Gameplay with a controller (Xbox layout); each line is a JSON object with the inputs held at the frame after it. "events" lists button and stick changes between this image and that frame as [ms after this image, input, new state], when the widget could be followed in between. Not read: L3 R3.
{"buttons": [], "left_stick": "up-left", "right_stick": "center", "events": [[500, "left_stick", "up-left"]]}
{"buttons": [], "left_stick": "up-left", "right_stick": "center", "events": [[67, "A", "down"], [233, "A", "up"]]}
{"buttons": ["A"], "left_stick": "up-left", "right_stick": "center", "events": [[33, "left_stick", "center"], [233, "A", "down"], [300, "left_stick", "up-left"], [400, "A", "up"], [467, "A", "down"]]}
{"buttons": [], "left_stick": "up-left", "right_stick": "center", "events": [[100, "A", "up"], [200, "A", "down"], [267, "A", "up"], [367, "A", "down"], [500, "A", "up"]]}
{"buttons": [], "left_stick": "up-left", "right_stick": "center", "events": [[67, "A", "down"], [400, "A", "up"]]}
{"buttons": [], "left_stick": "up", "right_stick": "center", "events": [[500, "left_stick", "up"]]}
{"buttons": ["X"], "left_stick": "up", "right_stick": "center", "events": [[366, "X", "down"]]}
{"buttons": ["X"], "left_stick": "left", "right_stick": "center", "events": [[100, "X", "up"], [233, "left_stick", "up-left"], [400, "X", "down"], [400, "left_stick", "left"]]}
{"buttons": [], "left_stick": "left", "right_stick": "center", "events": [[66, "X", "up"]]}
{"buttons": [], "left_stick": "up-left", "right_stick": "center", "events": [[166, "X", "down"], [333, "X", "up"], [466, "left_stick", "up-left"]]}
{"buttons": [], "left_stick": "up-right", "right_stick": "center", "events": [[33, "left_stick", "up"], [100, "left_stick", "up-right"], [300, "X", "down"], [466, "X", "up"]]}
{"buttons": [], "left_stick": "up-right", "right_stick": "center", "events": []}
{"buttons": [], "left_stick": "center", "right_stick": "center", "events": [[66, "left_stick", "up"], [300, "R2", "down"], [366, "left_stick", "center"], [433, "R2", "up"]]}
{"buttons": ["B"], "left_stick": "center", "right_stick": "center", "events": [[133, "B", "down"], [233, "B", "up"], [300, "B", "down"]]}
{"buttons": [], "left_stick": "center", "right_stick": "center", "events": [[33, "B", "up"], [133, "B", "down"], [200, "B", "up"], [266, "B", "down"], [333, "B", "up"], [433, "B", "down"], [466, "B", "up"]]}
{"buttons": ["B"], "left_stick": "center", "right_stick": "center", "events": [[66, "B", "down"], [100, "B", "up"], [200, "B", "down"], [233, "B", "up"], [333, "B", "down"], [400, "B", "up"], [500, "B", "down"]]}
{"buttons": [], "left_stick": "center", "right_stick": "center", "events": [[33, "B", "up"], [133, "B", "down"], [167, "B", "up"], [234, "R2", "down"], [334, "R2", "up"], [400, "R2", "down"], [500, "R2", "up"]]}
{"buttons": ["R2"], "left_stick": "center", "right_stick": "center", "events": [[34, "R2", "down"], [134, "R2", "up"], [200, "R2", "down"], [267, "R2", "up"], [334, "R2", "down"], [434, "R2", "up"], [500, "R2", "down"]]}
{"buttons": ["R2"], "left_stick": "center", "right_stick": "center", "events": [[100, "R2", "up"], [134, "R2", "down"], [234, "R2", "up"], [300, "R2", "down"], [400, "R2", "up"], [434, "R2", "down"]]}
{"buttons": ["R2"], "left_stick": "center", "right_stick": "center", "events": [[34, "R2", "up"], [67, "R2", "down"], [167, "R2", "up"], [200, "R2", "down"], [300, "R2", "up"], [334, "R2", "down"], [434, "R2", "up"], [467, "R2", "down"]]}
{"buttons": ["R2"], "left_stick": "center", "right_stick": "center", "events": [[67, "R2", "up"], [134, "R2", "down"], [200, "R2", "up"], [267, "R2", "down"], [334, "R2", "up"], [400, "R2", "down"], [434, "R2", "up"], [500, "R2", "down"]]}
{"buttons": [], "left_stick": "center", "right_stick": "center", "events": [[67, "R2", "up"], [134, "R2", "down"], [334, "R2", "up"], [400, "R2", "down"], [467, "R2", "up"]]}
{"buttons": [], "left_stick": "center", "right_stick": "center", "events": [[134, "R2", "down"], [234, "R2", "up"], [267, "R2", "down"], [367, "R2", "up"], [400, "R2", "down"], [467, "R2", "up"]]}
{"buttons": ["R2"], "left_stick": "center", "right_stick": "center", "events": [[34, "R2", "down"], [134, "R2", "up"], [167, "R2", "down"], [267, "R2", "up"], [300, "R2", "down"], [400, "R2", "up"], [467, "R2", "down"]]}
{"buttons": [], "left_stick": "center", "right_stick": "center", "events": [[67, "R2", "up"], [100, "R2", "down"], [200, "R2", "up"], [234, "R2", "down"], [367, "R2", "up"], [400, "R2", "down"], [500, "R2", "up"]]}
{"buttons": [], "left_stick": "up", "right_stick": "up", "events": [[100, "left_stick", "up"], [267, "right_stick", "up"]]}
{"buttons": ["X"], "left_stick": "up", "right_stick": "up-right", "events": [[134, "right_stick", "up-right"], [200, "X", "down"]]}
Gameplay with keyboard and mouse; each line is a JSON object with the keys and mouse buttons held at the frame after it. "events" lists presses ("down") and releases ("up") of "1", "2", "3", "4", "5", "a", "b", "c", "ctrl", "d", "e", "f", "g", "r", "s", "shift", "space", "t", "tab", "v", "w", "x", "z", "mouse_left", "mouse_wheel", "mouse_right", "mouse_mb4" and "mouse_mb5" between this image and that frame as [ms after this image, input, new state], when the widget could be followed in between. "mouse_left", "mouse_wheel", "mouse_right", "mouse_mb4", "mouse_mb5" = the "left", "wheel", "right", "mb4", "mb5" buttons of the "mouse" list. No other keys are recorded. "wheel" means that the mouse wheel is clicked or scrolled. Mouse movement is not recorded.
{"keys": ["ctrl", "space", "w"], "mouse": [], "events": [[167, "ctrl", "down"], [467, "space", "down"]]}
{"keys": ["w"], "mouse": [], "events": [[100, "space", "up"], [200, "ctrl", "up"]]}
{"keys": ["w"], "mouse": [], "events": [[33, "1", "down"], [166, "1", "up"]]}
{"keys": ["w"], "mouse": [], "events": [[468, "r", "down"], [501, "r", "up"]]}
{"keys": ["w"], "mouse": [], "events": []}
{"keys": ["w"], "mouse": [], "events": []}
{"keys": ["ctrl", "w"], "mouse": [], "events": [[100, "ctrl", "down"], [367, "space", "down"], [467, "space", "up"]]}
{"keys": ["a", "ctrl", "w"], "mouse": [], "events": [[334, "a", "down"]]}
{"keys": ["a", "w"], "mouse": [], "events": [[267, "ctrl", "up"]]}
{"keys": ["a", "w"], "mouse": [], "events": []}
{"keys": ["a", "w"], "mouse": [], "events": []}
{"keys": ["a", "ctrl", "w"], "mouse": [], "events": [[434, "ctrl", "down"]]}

######

**Exercise prompt:**
Copy task. Give back the whole listing exactly as written.

**Solution below:**
Gameplay with a controller (Xbox layout); each line is a JSON object with the inputs held at the frame after it. "events" lists button and stick changes between this image and that frame as [ms after this image, input, new state], when the widget could be followed in between. Not read: L3 R3.
{"buttons": [], "left_stick": "up-left", "right_stick": "center", "events": [[500, "left_stick", "up-left"]]}
{"buttons": [], "left_stick": "up-left", "right_stick": "center", "events": [[67, "A", "down"], [233, "A", "up"]]}
{"buttons": ["A"], "left_stick": "up-left", "right_stick": "center", "events": [[33, "left_stick", "center"], [233, "A", "down"], [300, "left_stick", "up-left"], [400, "A", "up"], [467, "A", "down"]]}
{"buttons": [], "left_stick": "up-left", "right_stick": "center", "events": [[100, "A", "up"], [200, "A", "down"], [267, "A", "up"], [367, "A", "down"], [500, "A", "up"]]}
{"buttons": [], "left_stick": "up-left", "right_stick": "center", "events": [[67, "A", "down"], [400, "A", "up"]]}
{"buttons": [], "left_stick": "up", "right_stick": "center", "events": [[500, "left_stick", "up"]]}
{"buttons": ["X"], "left_stick": "up", "right_stick": "center", "events": [[366, "X", "down"]]}
{"buttons": ["X"], "left_stick": "left", "right_stick": "center", "events": [[100, "X", "up"], [233, "left_stick", "up-left"], [400, "X", "down"], [400, "left_stick", "left"]]}
{"buttons": [], "left_stick": "left", "right_stick": "center", "events": [[66, "X", "up"]]}
{"buttons": [], "left_stick": "up-left", "right_stick": "center", "events": [[166, "X", "down"], [333, "X", "up"], [466, "left_stick", "up-left"]]}
{"buttons": [], "left_stick": "up-right", "right_stick": "center", "events": [[33, "left_stick", "up"], [100, "left_stick", "up-right"], [300, "X", "down"], [466, "X", "up"]]}
{"buttons": [], "left_stick": "up-right", "right_stick": "center", "events": []}
{"buttons": [], "left_stick": "center", "right_stick": "center", "events": [[66, "left_stick", "up"], [300, "R2", "down"], [366, "left_stick", "center"], [433, "R2", "up"]]}
{"buttons": ["B"], "left_stick": "center", "right_stick": "center", "events": [[133, "B", "down"], [233, "B", "up"], [300, "B", "down"]]}
{"buttons": [], "left_stick": "center", "right_stick": "center", "events": [[33, "B", "up"], [133, "B", "down"], [200, "B", "up"], [266, "B", "down"], [333, "B", "up"], [433, "B", "down"], [466, "B", "up"]]}
{"buttons": ["B"], "left_stick": "center", "right_stick": "center", "events": [[66, "B", "down"], [100, "B", "up"], [200, "B", "down"], [233, "B", "up"], [333, "B", "down"], [400, "B", "up"], [500, "B", "down"]]}
{"buttons": [], "left_stick": "center", "right_stick": "center", "events": [[33, "B", "up"], [133, "B", "down"], [167, "B", "up"], [234, "R2", "down"], [334, "R2", "up"], [400, "R2", "down"], [500, "R2", "up"]]}
{"buttons": ["R2"], "left_stick": "center", "right_stick": "center", "events": [[34, "R2", "down"], [134, "R2", "up"], [200, "R2", "down"], [267, "R2", "up"], [334, "R2", "down"], [434, "R2", "up"], [500, "R2", "down"]]}
{"buttons": ["R2"], "left_stick": "center", "right_stick": "center", "events": [[100, "R2", "up"], [134, "R2", "down"], [234, "R2", "up"], [300, "R2", "down"], [400, "R2", "up"], [434, "R2", "down"]]}
{"buttons": ["R2"], "left_stick": "center", "right_stick": "center", "events": [[34, "R2", "up"], [67, "R2", "down"], [167, "R2", "up"], [200, "R2", "down"], [300, "R2", "up"], [334, "R2", "down"], [434, "R2", "up"], [467, "R2", "down"]]}
{"buttons": ["R2"], "left_stick": "center", "right_stick": "center", "events": [[67, "R2", "up"], [134, "R2", "down"], [200, "R2", "up"], [267, "R2", "down"], [334, "R2", "up"], [400, "R2", "down"], [434, "R2", "up"], [500, "R2", "down"]]}
{"buttons": [], "left_stick": "center", "right_stick": "center", "events": [[67, "R2", "up"], [134, "R2", "down"], [334, "R2", "up"], [400, "R2", "down"], [467, "R2", "up"]]}
{"buttons": [], "left_stick": "center", "right_stick": "center", "events": [[134, "R2", "down"], [234, "R2", "up"], [267, "R2", "down"], [367, "R2", "up"], [400, "R2", "down"], [467, "R2", "up"]]}
{"buttons": ["R2"], "left_stick": "center", "right_stick": "center", "events": [[34, "R2", "down"], [134, "R2", "up"], [167, "R2", "down"], [267, "R2", "up"], [300, "R2", "down"], [400, "R2", "up"], [467, "R2", "down"]]}
{"buttons": [], "left_stick": "center", "right_stick": "center", "events": [[67, "R2", "up"], [100, "R2", "down"], [200, "R2", "up"], [234, "R2", "down"], [367, "R2", "up"], [400, "R2", "down"], [500, "R2", "up"]]}
{"buttons": [], "left_stick": "up", "right_stick": "up", "events": [[100, "left_stick", "up"], [267, "right_stick", "up"]]}
{"buttons": ["X"], "left_stick": "up", "right_stick": "up-right", "events": [[134, "right_stick", "up-right"], [200, "X", "down"]]}
Gameplay with keyboard and mouse; each line is a JSON object with the keys and mouse buttons held at the frame after it. "events" lists presses ("down") and releases ("up") of "1", "2", "3", "4", "5", "a", "b", "c", "ctrl", "d", "e", "f", "g", "r", "s", "shift", "space", "t", "tab", "v", "w", "x", "z", "mouse_left", "mouse_wheel", "mouse_right", "mouse_mb4" and "mouse_mb5" between this image and that frame as [ms after this image, input, new state], when the widget could be followed in between. "mouse_left", "mouse_wheel", "mouse_right", "mouse_mb4", "mouse_mb5" = the "left", "wheel", "right", "mb4", "mb5" buttons of the "mouse" list. No other keys are recorded. "wheel" means that the mouse wheel is clicked or scrolled. Mouse movement is not recorded.
{"keys": ["ctrl", "space", "w"], "mouse": [], "events": [[167, "ctrl", "down"], [467, "space", "down"]]}
{"keys": ["w"], "mouse": [], "events": [[100, "space", "up"], [200, "ctrl", "up"]]}
{"keys": ["w"], "mouse": [], "events": [[33, "1", "down"], [166, "1", "up"]]}
{"keys": ["w"], "mouse": [], "events": [[468, "r", "down"], [501, "r", "up"]]}
{"keys": ["w"], "mouse": [], "events": []}
{"keys": ["w"], "mouse": [], "events": []}
{"keys": ["ctrl", "w"], "mouse": [], "events": [[100, "ctrl", "down"], [367, "space", "down"], [467, "space", "up"]]}
{"keys": ["a", "ctrl", "w"], "mouse": [], "events": [[334, "a", "down"]]}
{"keys": ["a", "w"], "mouse": [], "events": [[267, "ctrl", "up"]]}
{"keys": ["a", "w"], "mouse": [], "events": []}
{"keys": ["a", "w"], "mouse": [], "events": []}
{"keys": ["a", "ctrl", "w"], "mouse": [], "events": [[434, "ctrl", "down"]]}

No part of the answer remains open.